::: MATERIAL SHOWN :::

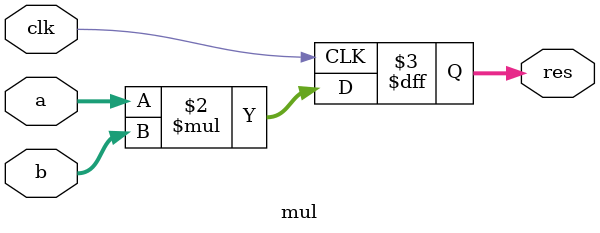
<source format=sv>
module mul(

  input            clk, 
  input      [3:0] a,b,
  output reg [7:0] res

);
  
  always @(posedge clk) begin 
    res <= a * b; 
  end 
  
endmodule 

</source>
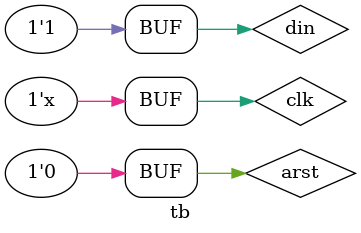
<source format=v>
`timescale 1ns / 1ps


module tb;

	// Inputs
	reg arst;
	reg clk;
	reg din;

	// Outputs
	wire [2:0] dout;

	// Instantiate the Unit Under Test (UUT)
	GasDetectorSensor  uut (
		.arst(arst), 
		.clk(clk), 
		.din(din), 
		.dout(dout)
	);

	initial begin
		// Initialize Inputs
		clk = 1'b0;
		
		arst = 1; din = 0; #20;
		arst = 0; din = 1; #20;
		arst = 0; din = 0; #20;
		arst = 0; din = 0; #20;
		arst = 0; din = 1; #20;
		arst = 0; din = 0; #20;
		arst = 0; din = 0; #20;
		arst = 0; din = 1; #20;
		arst = 0; din = 0; #20;
		arst = 0; din = 0; #20;
		arst = 0; din = 1; #20;
		arst = 0; din = 0; #20;
		arst = 0; din = 0; #20;
		
		arst = 0; din = 1; #20;
		arst = 0; din = 0; #20;
		arst = 0; din = 1; #20;
		arst = 0; din = 0; #20;
		arst = 0; din = 1; #20;
		arst = 0; din = 0; #20;
		arst = 0; din = 0; #20;
		arst = 0; din = 1; #20;
		arst = 0; din = 0; #20;
		arst = 0; din = 0; #20;
		arst = 0; din = 1; #20;
		arst = 0; din = 1; #20;
		
		arst = 0; din = 1; #20;
		arst = 0; din = 0; #20;
		arst = 0; din = 1; #20;
		arst = 0; din = 1; #20;
		arst = 0; din = 1; #20;
		arst = 0; din = 0; #20;
		arst = 0; din = 1; #20;
		arst = 0; din = 0; #20;
		arst = 0; din = 1; #20;
		arst = 0; din = 0; #20;
		
		arst = 0; din = 0; #20;
		arst = 0; din = 1; #20;
		arst = 0; din = 0; #20;
		arst = 0; din = 0; #20;
		arst = 0; din = 1; #20;
		arst = 1; din = 1; #5;
		arst = 0; din = 1; #20;
        
		// Add stimulus here

	end
	
	
	always 
			#10 clk = ~clk;
      
endmodule


</source>
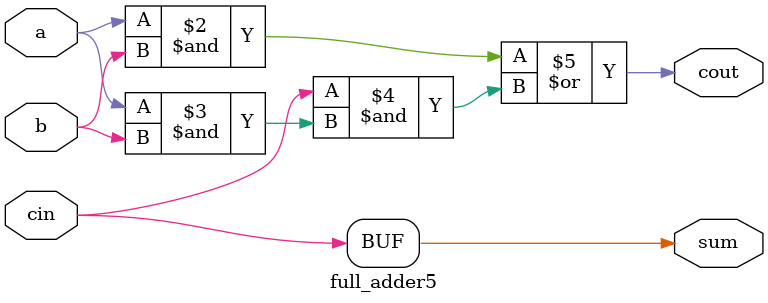
<source format=v>
module full_adder5(a,b,cin,sum,cout);
input a,b,cin;
output sum,cout;
assign sum = 1'b0^cin;
assign cout = a&b|cin&(a&b); 
// initial begin
//     $display("The incorrect adder with xor0 and xor1 having out/0 and in1/0");
// end   
endmodule
</source>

:::

ASSIGNED TASK:
Report only the number of lines, among the records above, that contain the word "begin".

OUTPUT BELOW:
3